• [Exercise requirements] When you reach the records below, output every one exactly as written but leave out any pictures.

• [Data under study]
-------------------------

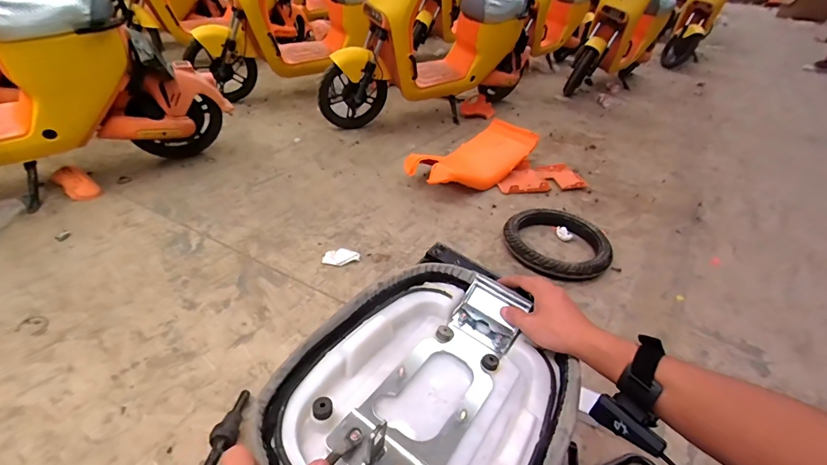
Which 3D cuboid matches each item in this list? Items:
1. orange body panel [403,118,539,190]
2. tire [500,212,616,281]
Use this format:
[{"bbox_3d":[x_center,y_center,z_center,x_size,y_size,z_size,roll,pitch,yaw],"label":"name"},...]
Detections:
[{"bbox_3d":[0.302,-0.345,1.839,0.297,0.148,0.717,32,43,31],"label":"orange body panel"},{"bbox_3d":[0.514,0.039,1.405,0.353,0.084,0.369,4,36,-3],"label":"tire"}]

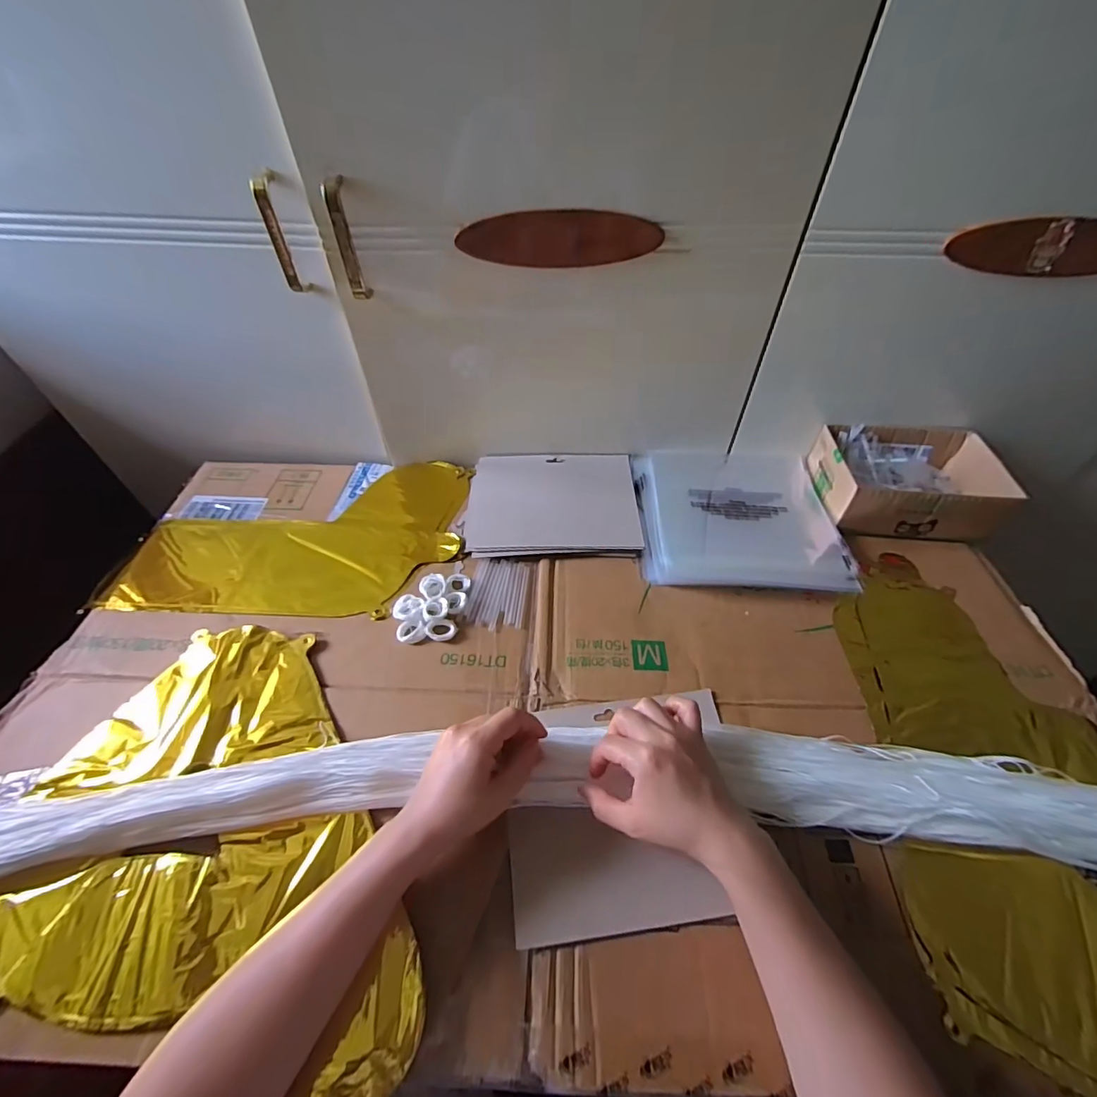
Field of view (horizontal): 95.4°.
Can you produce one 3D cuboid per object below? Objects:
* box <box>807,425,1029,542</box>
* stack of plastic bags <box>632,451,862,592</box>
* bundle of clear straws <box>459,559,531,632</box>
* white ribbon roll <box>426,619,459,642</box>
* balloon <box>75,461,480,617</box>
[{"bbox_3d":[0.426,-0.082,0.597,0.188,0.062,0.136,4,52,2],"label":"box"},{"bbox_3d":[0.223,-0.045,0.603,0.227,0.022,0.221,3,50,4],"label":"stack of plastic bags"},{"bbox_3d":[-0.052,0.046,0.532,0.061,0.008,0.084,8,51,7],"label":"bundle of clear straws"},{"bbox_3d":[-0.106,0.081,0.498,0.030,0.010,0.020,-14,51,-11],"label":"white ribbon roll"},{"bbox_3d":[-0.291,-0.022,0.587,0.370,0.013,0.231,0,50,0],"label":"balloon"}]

-------------------------

• [Solution below]
Which 3D cuboid matches each item in this list? Items:
1. orange body panel [403,118,539,190]
2. tire [500,212,616,281]
Use this format:
[{"bbox_3d":[x_center,y_center,z_center,x_size,y_size,z_size,roll,pitch,yaw],"label":"name"},...]
Detections:
[{"bbox_3d":[0.302,-0.345,1.839,0.297,0.148,0.717,32,43,31],"label":"orange body panel"},{"bbox_3d":[0.514,0.039,1.405,0.353,0.084,0.369,4,36,-3],"label":"tire"}]

Field of view (horizontal): 95.4°.
Can you produce one 3D cuboid per object below? Objects:
* box <box>807,425,1029,542</box>
* stack of plastic bags <box>632,451,862,592</box>
* bundle of clear straws <box>459,559,531,632</box>
* white ribbon roll <box>426,619,459,642</box>
* balloon <box>75,461,480,617</box>
[{"bbox_3d":[0.426,-0.082,0.597,0.188,0.062,0.136,4,52,2],"label":"box"},{"bbox_3d":[0.223,-0.045,0.603,0.227,0.022,0.221,3,50,4],"label":"stack of plastic bags"},{"bbox_3d":[-0.052,0.046,0.532,0.061,0.008,0.084,8,51,7],"label":"bundle of clear straws"},{"bbox_3d":[-0.106,0.081,0.498,0.030,0.010,0.020,-14,51,-11],"label":"white ribbon roll"},{"bbox_3d":[-0.291,-0.022,0.587,0.370,0.013,0.231,0,50,0],"label":"balloon"}]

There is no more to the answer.